I think the short version is that it's not easy, and if you want exact figures, tough, you're not likely to get them.
I think there's still a reasonable amount of sugar left when you drink it. If you doubt that, consider that when you're drinking it, it's all nice and pleasant, but if you leave it to ferment for another few weeks it keeps changing (sugar keeps being used up) and if you leave it a further month or two it will change more, so there is still a reasonable amount of sugar left even well after you could drink it. Whether that's 20% or 50% or even outside that range I don't know, but there's definitely more than 'almost none'. My guess is that more than half the sugar is gone by the time most people would want to drink it.
Testing using specific gravity isn't going to work well I wouldn't think.
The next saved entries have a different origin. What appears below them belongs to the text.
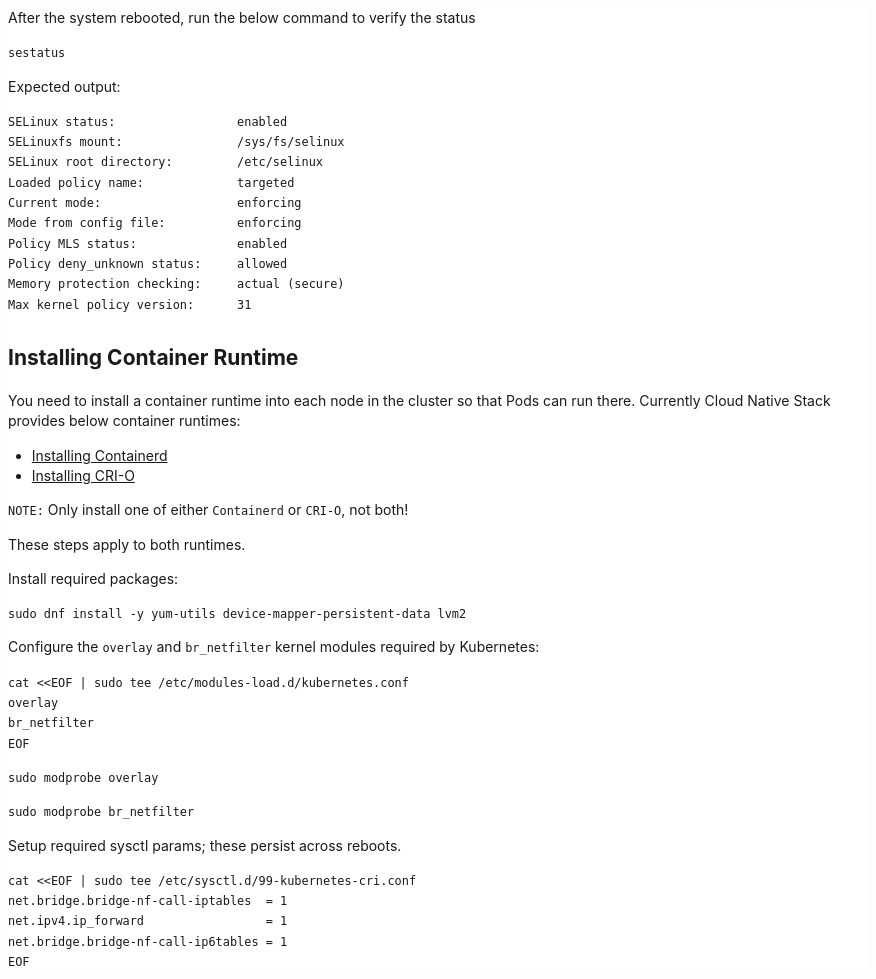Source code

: After the system rebooted, run the below command to verify the status 

```
sestatus
```

Expected output:

```
SELinux status:                 enabled
SELinuxfs mount:                /sys/fs/selinux
SELinux root directory:         /etc/selinux
Loaded policy name:             targeted
Current mode:                   enforcing
Mode from config file:          enforcing
Policy MLS status:              enabled
Policy deny_unknown status:     allowed
Memory protection checking:     actual (secure)
Max kernel policy version:      31
```

## Installing Container Runtime

You need to install a container runtime into each node in the cluster so that Pods can run there. Currently Cloud Native Stack provides below container runtimes:

- [Installing Containerd](#Installing-Containerd)
- [Installing CRI-O](#Installing-CRI-O)

`NOTE:` Only install one of either `Containerd` or `CRI-O`, not both!

These steps apply to both runtimes.

Install required packages:

```
sudo dnf install -y yum-utils device-mapper-persistent-data lvm2
```

Configure the `overlay` and `br_netfilter` kernel modules required by Kubernetes:

```
cat <<EOF | sudo tee /etc/modules-load.d/kubernetes.conf
overlay
br_netfilter
EOF
```

```
sudo modprobe overlay
```
```
sudo modprobe br_netfilter
```

Setup required sysctl params; these persist across reboots.
```
cat <<EOF | sudo tee /etc/sysctl.d/99-kubernetes-cri.conf
net.bridge.bridge-nf-call-iptables  = 1
net.ipv4.ip_forward                 = 1
net.bridge.bridge-nf-call-ip6tables = 1
EOF
```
The specific gravity is going to be affected by alcohol and other things. With multiple things affecting the specific gravity you have no way to quantify how much any one specific thing is doing.
As for alcohol, I've never felt at all intoxicated from it, even when I've consumed close to a litre/quart. I'm making no more than a poorly-educated guess here, but I believe alcohol peaks early, would probably usually not get to more than 1-2%, and by the time you're drinking it would be about 0.2% That's largely guesswork. Sometimes I can smell the cultures getting alcoholic early in, sometimes not. I assume/guess that sometimes the yeast kicks in quickly and the bacteria takes a while to catch up, and other times the bacteria does a better job of keeping up. I've never tried drinking more than about a shot glass of the alcoholic-smelling early stage kombuchas because they're just too sweet.